## Task prompt
Return the lines of the entries below, word for word, in the stretch from the very first line through the line containing "common name: Common pierrot".

## Data rows

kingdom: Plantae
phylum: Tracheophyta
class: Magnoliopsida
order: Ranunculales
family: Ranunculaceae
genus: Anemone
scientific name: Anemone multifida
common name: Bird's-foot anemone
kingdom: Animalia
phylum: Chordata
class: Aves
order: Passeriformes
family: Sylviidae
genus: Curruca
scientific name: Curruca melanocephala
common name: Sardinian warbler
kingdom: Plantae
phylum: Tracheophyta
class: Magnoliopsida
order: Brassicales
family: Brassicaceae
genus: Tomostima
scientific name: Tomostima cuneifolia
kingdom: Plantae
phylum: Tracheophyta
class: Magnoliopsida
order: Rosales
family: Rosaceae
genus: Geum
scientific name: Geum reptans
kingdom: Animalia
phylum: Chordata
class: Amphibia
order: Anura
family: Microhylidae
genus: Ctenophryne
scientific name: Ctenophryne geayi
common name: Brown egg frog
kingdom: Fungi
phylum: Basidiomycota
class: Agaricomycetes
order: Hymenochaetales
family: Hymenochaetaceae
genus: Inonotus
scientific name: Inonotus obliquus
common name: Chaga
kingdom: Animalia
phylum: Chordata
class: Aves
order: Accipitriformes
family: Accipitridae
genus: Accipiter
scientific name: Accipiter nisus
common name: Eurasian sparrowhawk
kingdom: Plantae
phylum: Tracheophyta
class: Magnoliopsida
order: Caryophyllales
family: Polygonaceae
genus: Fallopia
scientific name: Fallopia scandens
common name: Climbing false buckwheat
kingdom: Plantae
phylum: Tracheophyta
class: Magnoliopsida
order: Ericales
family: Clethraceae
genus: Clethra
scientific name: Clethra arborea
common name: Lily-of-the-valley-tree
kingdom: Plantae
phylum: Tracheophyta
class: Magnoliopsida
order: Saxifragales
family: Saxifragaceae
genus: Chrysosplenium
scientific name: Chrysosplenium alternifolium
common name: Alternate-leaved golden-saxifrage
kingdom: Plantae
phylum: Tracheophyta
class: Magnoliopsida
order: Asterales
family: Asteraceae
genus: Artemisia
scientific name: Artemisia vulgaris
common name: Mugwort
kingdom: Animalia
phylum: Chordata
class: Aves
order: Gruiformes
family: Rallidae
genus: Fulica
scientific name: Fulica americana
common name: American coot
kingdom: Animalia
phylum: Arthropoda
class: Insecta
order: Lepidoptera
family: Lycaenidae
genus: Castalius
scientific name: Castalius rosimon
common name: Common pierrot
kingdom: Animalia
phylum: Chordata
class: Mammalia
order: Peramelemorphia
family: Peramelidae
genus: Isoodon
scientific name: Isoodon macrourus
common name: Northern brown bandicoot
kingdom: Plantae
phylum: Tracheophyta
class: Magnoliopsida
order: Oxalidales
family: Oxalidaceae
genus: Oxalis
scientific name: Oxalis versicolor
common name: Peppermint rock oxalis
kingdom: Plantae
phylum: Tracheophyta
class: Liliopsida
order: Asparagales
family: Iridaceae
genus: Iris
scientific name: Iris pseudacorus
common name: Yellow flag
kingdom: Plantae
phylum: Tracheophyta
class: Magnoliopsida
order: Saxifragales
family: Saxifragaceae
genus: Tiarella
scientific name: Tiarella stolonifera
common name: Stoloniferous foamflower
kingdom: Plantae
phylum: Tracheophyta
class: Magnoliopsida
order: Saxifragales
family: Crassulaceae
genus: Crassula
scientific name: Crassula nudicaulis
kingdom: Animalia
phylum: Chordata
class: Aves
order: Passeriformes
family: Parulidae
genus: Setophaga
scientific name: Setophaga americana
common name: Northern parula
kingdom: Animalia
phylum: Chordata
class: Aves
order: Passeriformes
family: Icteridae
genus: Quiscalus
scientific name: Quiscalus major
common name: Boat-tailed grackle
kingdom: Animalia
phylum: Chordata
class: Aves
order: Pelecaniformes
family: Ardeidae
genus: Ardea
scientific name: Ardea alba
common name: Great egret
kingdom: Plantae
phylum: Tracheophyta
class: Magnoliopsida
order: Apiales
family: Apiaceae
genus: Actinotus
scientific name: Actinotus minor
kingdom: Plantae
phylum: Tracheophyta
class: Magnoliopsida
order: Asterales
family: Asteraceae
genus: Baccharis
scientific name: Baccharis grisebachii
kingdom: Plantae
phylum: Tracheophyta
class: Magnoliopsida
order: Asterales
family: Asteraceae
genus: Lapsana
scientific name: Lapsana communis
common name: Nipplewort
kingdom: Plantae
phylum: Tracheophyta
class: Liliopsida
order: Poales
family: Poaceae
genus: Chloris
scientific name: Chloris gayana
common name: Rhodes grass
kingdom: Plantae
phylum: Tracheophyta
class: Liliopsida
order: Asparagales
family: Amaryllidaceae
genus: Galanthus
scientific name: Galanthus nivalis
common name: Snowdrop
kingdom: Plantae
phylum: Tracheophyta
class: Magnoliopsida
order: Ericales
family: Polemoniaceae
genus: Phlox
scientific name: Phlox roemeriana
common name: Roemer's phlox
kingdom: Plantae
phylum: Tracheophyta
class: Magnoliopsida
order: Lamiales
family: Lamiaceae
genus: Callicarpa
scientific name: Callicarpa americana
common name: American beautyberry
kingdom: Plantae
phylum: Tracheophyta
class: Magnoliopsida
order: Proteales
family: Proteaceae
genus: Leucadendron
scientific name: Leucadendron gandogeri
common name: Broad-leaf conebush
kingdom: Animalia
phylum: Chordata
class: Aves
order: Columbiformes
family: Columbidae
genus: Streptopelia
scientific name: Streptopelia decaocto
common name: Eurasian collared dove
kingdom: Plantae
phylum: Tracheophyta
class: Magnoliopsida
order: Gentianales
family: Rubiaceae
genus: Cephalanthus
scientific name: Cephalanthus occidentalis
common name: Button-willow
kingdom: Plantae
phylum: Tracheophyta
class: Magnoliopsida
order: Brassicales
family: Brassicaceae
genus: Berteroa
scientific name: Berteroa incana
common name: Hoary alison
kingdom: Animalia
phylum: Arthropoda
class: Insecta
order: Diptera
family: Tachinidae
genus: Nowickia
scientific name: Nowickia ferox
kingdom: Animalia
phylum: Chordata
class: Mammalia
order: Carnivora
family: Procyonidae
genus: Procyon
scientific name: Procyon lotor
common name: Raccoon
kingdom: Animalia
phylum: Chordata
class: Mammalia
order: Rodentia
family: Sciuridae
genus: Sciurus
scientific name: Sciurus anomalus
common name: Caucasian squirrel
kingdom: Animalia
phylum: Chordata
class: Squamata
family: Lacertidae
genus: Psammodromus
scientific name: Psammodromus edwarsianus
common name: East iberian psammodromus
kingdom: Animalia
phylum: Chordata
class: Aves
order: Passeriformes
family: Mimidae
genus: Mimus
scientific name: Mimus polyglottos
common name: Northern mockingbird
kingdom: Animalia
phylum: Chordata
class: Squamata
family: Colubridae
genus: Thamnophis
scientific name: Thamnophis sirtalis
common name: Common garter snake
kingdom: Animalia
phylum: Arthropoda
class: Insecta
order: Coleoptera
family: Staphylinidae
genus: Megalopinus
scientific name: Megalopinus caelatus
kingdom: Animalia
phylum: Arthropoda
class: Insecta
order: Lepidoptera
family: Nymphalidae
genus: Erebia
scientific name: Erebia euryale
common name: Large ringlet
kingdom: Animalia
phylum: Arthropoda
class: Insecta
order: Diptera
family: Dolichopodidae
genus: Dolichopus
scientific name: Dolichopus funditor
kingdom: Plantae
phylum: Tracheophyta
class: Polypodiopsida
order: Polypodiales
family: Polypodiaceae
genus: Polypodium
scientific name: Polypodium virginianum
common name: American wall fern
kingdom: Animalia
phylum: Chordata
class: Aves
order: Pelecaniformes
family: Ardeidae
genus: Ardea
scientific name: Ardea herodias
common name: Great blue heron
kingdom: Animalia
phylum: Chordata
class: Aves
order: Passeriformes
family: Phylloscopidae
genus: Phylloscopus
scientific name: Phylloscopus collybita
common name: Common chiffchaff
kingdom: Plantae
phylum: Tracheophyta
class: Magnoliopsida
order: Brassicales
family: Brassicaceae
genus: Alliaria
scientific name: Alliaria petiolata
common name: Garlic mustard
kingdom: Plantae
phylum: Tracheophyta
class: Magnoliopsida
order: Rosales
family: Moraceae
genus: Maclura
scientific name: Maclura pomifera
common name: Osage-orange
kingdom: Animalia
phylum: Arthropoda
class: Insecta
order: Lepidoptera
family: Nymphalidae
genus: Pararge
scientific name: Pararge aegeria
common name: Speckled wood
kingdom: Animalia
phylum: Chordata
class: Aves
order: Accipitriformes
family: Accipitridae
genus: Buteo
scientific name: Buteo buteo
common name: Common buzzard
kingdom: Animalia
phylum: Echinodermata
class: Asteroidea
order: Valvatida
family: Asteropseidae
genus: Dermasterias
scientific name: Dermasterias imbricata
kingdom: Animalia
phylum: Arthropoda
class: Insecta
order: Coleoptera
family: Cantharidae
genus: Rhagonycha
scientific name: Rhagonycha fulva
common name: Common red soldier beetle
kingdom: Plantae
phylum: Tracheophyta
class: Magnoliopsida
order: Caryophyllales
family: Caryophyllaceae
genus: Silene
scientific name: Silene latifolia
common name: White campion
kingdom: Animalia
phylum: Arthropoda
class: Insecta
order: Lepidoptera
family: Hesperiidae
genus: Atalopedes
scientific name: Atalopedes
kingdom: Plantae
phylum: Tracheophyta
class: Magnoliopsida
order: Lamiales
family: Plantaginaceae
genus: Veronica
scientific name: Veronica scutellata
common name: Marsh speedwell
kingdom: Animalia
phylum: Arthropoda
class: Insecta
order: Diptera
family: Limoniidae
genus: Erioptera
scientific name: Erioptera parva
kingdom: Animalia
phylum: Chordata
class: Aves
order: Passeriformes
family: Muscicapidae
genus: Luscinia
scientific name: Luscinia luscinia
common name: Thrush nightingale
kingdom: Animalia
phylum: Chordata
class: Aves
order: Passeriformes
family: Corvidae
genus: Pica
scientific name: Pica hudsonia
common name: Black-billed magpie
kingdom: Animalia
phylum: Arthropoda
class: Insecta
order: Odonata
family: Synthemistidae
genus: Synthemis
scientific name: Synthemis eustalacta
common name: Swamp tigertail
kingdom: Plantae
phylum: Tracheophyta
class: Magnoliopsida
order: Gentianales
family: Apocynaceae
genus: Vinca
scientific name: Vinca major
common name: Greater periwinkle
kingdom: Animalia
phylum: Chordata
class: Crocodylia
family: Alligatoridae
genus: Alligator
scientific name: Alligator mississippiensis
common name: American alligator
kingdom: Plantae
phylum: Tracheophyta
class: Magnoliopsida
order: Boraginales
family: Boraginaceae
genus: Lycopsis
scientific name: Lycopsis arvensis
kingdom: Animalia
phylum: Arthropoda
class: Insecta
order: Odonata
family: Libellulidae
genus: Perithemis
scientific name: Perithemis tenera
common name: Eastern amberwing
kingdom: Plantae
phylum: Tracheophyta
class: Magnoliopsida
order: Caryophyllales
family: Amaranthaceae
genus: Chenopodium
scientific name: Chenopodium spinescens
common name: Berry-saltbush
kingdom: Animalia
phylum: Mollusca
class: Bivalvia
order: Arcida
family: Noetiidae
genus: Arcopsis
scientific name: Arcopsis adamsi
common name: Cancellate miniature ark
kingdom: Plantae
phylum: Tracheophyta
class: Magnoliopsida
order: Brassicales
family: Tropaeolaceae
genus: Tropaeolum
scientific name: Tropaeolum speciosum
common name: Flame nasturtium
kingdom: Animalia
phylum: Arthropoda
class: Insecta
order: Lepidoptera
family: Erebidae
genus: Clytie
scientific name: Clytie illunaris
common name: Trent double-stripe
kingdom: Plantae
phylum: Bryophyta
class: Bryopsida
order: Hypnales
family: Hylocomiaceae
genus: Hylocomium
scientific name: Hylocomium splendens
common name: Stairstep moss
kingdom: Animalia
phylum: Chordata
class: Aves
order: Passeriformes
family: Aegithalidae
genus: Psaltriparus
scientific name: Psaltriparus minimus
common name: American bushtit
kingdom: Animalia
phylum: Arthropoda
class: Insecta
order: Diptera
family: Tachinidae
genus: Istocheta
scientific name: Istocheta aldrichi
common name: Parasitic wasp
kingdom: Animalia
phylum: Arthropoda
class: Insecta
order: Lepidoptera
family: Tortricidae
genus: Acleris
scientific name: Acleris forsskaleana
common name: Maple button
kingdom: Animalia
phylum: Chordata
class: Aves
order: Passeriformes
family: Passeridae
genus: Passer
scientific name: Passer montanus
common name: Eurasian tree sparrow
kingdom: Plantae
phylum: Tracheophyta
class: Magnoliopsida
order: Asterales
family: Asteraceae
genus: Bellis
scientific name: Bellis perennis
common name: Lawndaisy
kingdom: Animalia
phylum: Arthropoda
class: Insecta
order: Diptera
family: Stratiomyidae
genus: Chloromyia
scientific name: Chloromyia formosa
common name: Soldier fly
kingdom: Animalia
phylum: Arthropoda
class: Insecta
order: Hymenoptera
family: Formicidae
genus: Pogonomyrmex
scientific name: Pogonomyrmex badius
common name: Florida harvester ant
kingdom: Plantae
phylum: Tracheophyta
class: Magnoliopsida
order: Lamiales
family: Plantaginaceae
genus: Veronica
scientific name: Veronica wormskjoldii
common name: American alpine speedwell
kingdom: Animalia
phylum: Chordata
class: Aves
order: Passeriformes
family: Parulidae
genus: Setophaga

## The output
kingdom: Plantae
phylum: Tracheophyta
class: Magnoliopsida
order: Ranunculales
family: Ranunculaceae
genus: Anemone
scientific name: Anemone multifida
common name: Bird's-foot anemone
kingdom: Animalia
phylum: Chordata
class: Aves
order: Passeriformes
family: Sylviidae
genus: Curruca
scientific name: Curruca melanocephala
common name: Sardinian warbler
kingdom: Plantae
phylum: Tracheophyta
class: Magnoliopsida
order: Brassicales
family: Brassicaceae
genus: Tomostima
scientific name: Tomostima cuneifolia
kingdom: Plantae
phylum: Tracheophyta
class: Magnoliopsida
order: Rosales
family: Rosaceae
genus: Geum
scientific name: Geum reptans
kingdom: Animalia
phylum: Chordata
class: Amphibia
order: Anura
family: Microhylidae
genus: Ctenophryne
scientific name: Ctenophryne geayi
common name: Brown egg frog
kingdom: Fungi
phylum: Basidiomycota
class: Agaricomycetes
order: Hymenochaetales
family: Hymenochaetaceae
genus: Inonotus
scientific name: Inonotus obliquus
common name: Chaga
kingdom: Animalia
phylum: Chordata
class: Aves
order: Accipitriformes
family: Accipitridae
genus: Accipiter
scientific name: Accipiter nisus
common name: Eurasian sparrowhawk
kingdom: Plantae
phylum: Tracheophyta
class: Magnoliopsida
order: Caryophyllales
family: Polygonaceae
genus: Fallopia
scientific name: Fallopia scandens
common name: Climbing false buckwheat
kingdom: Plantae
phylum: Tracheophyta
class: Magnoliopsida
order: Ericales
family: Clethraceae
genus: Clethra
scientific name: Clethra arborea
common name: Lily-of-the-valley-tree
kingdom: Plantae
phylum: Tracheophyta
class: Magnoliopsida
order: Saxifragales
family: Saxifragaceae
genus: Chrysosplenium
scientific name: Chrysosplenium alternifolium
common name: Alternate-leaved golden-saxifrage
kingdom: Plantae
phylum: Tracheophyta
class: Magnoliopsida
order: Asterales
family: Asteraceae
genus: Artemisia
scientific name: Artemisia vulgaris
common name: Mugwort
kingdom: Animalia
phylum: Chordata
class: Aves
order: Gruiformes
family: Rallidae
genus: Fulica
scientific name: Fulica americana
common name: American coot
kingdom: Animalia
phylum: Arthropoda
class: Insecta
order: Lepidoptera
family: Lycaenidae
genus: Castalius
scientific name: Castalius rosimon
common name: Common pierrot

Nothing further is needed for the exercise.